- **GIVEN INFORMATION**:
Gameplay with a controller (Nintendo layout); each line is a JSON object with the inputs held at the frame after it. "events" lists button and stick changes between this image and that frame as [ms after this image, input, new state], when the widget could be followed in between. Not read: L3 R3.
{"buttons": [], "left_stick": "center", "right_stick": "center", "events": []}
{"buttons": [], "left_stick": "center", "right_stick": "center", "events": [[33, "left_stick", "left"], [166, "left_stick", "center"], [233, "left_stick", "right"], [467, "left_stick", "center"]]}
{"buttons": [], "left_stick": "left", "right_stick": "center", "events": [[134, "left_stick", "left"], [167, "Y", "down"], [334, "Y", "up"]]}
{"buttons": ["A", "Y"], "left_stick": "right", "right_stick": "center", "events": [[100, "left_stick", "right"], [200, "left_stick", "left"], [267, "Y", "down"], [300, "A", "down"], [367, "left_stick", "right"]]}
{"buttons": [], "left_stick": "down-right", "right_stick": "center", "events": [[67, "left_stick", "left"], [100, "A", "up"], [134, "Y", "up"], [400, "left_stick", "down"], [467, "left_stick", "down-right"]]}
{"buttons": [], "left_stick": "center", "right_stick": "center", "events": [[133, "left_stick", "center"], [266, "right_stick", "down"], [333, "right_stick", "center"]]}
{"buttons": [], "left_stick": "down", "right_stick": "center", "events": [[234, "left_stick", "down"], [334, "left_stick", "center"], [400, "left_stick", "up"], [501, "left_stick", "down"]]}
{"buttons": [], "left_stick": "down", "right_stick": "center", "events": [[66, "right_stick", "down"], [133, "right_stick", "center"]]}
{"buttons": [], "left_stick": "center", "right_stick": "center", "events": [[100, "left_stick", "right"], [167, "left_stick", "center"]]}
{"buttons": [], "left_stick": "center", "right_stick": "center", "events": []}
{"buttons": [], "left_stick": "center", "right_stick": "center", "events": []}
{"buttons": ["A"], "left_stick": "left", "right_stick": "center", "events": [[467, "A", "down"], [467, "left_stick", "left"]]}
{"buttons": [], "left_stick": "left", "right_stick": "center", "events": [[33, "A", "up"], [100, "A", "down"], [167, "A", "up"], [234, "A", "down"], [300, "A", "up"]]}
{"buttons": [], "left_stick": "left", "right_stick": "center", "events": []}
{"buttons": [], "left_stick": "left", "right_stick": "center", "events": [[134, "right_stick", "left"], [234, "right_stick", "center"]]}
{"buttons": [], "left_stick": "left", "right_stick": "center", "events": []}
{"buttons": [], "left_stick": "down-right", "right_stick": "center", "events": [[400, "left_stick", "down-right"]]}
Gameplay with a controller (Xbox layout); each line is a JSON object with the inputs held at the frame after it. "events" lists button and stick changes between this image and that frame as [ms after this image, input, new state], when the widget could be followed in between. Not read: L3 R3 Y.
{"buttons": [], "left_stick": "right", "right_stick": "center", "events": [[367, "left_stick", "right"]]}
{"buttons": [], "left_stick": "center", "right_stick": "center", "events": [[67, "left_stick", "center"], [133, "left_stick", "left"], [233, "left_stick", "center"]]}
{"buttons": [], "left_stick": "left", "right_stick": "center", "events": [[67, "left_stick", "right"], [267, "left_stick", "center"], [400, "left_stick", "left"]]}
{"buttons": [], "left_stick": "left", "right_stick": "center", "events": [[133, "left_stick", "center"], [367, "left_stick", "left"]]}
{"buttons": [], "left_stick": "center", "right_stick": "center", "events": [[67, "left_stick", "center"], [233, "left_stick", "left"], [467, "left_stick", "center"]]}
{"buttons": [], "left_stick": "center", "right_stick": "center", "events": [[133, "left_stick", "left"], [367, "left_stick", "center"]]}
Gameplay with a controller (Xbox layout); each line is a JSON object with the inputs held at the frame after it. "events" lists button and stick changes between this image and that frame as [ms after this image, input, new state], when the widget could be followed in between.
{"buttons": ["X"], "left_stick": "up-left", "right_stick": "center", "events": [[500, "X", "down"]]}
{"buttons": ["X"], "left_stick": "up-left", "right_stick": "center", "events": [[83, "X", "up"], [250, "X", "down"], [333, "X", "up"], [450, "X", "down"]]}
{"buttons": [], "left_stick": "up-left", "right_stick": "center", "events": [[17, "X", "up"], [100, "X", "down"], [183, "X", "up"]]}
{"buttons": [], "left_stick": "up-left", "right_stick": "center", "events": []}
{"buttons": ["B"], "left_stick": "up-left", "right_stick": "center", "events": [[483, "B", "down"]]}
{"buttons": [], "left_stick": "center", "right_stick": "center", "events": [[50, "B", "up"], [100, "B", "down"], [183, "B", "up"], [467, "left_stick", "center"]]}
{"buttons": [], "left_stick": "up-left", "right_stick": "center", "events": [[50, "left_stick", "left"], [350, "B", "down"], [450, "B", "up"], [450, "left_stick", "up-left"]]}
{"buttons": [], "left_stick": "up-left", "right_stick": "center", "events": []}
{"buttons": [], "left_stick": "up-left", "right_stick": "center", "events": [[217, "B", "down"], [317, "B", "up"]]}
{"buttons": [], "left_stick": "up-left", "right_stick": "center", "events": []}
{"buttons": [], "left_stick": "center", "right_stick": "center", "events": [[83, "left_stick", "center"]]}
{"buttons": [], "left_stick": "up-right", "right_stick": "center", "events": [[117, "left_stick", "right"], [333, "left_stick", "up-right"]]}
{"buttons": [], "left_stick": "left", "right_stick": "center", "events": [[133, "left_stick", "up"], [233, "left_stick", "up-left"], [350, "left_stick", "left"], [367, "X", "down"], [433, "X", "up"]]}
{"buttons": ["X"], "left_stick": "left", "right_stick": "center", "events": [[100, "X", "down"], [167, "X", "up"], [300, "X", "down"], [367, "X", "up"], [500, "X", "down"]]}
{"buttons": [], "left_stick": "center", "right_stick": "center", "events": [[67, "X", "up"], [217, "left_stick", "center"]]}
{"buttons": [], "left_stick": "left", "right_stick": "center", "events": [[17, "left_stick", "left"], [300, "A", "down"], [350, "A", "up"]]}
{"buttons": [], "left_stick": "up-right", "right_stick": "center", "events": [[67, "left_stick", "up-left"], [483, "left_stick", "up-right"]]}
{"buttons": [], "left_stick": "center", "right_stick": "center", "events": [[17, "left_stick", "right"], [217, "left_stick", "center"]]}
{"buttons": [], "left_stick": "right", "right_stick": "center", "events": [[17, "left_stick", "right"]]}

- **BRIEF**: Retype each record exactly, leaving nothing out.

- **TASK ANSWER**:
Gameplay with a controller (Nintendo layout); each line is a JSON object with the inputs held at the frame after it. "events" lists button and stick changes between this image and that frame as [ms after this image, input, new state], when the widget could be followed in between. Not read: L3 R3.
{"buttons": [], "left_stick": "center", "right_stick": "center", "events": []}
{"buttons": [], "left_stick": "center", "right_stick": "center", "events": [[33, "left_stick", "left"], [166, "left_stick", "center"], [233, "left_stick", "right"], [467, "left_stick", "center"]]}
{"buttons": [], "left_stick": "left", "right_stick": "center", "events": [[134, "left_stick", "left"], [167, "Y", "down"], [334, "Y", "up"]]}
{"buttons": ["A", "Y"], "left_stick": "right", "right_stick": "center", "events": [[100, "left_stick", "right"], [200, "left_stick", "left"], [267, "Y", "down"], [300, "A", "down"], [367, "left_stick", "right"]]}
{"buttons": [], "left_stick": "down-right", "right_stick": "center", "events": [[67, "left_stick", "left"], [100, "A", "up"], [134, "Y", "up"], [400, "left_stick", "down"], [467, "left_stick", "down-right"]]}
{"buttons": [], "left_stick": "center", "right_stick": "center", "events": [[133, "left_stick", "center"], [266, "right_stick", "down"], [333, "right_stick", "center"]]}
{"buttons": [], "left_stick": "down", "right_stick": "center", "events": [[234, "left_stick", "down"], [334, "left_stick", "center"], [400, "left_stick", "up"], [501, "left_stick", "down"]]}
{"buttons": [], "left_stick": "down", "right_stick": "center", "events": [[66, "right_stick", "down"], [133, "right_stick", "center"]]}
{"buttons": [], "left_stick": "center", "right_stick": "center", "events": [[100, "left_stick", "right"], [167, "left_stick", "center"]]}
{"buttons": [], "left_stick": "center", "right_stick": "center", "events": []}
{"buttons": [], "left_stick": "center", "right_stick": "center", "events": []}
{"buttons": ["A"], "left_stick": "left", "right_stick": "center", "events": [[467, "A", "down"], [467, "left_stick", "left"]]}
{"buttons": [], "left_stick": "left", "right_stick": "center", "events": [[33, "A", "up"], [100, "A", "down"], [167, "A", "up"], [234, "A", "down"], [300, "A", "up"]]}
{"buttons": [], "left_stick": "left", "right_stick": "center", "events": []}
{"buttons": [], "left_stick": "left", "right_stick": "center", "events": [[134, "right_stick", "left"], [234, "right_stick", "center"]]}
{"buttons": [], "left_stick": "left", "right_stick": "center", "events": []}
{"buttons": [], "left_stick": "down-right", "right_stick": "center", "events": [[400, "left_stick", "down-right"]]}
Gameplay with a controller (Xbox layout); each line is a JSON object with the inputs held at the frame after it. "events" lists button and stick changes between this image and that frame as [ms after this image, input, new state], when the widget could be followed in between. Not read: L3 R3 Y.
{"buttons": [], "left_stick": "right", "right_stick": "center", "events": [[367, "left_stick", "right"]]}
{"buttons": [], "left_stick": "center", "right_stick": "center", "events": [[67, "left_stick", "center"], [133, "left_stick", "left"], [233, "left_stick", "center"]]}
{"buttons": [], "left_stick": "left", "right_stick": "center", "events": [[67, "left_stick", "right"], [267, "left_stick", "center"], [400, "left_stick", "left"]]}
{"buttons": [], "left_stick": "left", "right_stick": "center", "events": [[133, "left_stick", "center"], [367, "left_stick", "left"]]}
{"buttons": [], "left_stick": "center", "right_stick": "center", "events": [[67, "left_stick", "center"], [233, "left_stick", "left"], [467, "left_stick", "center"]]}
{"buttons": [], "left_stick": "center", "right_stick": "center", "events": [[133, "left_stick", "left"], [367, "left_stick", "center"]]}
Gameplay with a controller (Xbox layout); each line is a JSON object with the inputs held at the frame after it. "events" lists button and stick changes between this image and that frame as [ms after this image, input, new state], when the widget could be followed in between.
{"buttons": ["X"], "left_stick": "up-left", "right_stick": "center", "events": [[500, "X", "down"]]}
{"buttons": ["X"], "left_stick": "up-left", "right_stick": "center", "events": [[83, "X", "up"], [250, "X", "down"], [333, "X", "up"], [450, "X", "down"]]}
{"buttons": [], "left_stick": "up-left", "right_stick": "center", "events": [[17, "X", "up"], [100, "X", "down"], [183, "X", "up"]]}
{"buttons": [], "left_stick": "up-left", "right_stick": "center", "events": []}
{"buttons": ["B"], "left_stick": "up-left", "right_stick": "center", "events": [[483, "B", "down"]]}
{"buttons": [], "left_stick": "center", "right_stick": "center", "events": [[50, "B", "up"], [100, "B", "down"], [183, "B", "up"], [467, "left_stick", "center"]]}
{"buttons": [], "left_stick": "up-left", "right_stick": "center", "events": [[50, "left_stick", "left"], [350, "B", "down"], [450, "B", "up"], [450, "left_stick", "up-left"]]}
{"buttons": [], "left_stick": "up-left", "right_stick": "center", "events": []}
{"buttons": [], "left_stick": "up-left", "right_stick": "center", "events": [[217, "B", "down"], [317, "B", "up"]]}
{"buttons": [], "left_stick": "up-left", "right_stick": "center", "events": []}
{"buttons": [], "left_stick": "center", "right_stick": "center", "events": [[83, "left_stick", "center"]]}
{"buttons": [], "left_stick": "up-right", "right_stick": "center", "events": [[117, "left_stick", "right"], [333, "left_stick", "up-right"]]}
{"buttons": [], "left_stick": "left", "right_stick": "center", "events": [[133, "left_stick", "up"], [233, "left_stick", "up-left"], [350, "left_stick", "left"], [367, "X", "down"], [433, "X", "up"]]}
{"buttons": ["X"], "left_stick": "left", "right_stick": "center", "events": [[100, "X", "down"], [167, "X", "up"], [300, "X", "down"], [367, "X", "up"], [500, "X", "down"]]}
{"buttons": [], "left_stick": "center", "right_stick": "center", "events": [[67, "X", "up"], [217, "left_stick", "center"]]}
{"buttons": [], "left_stick": "left", "right_stick": "center", "events": [[17, "left_stick", "left"], [300, "A", "down"], [350, "A", "up"]]}
{"buttons": [], "left_stick": "up-right", "right_stick": "center", "events": [[67, "left_stick", "up-left"], [483, "left_stick", "up-right"]]}
{"buttons": [], "left_stick": "center", "right_stick": "center", "events": [[17, "left_stick", "right"], [217, "left_stick", "center"]]}
{"buttons": [], "left_stick": "right", "right_stick": "center", "events": [[17, "left_stick", "right"]]}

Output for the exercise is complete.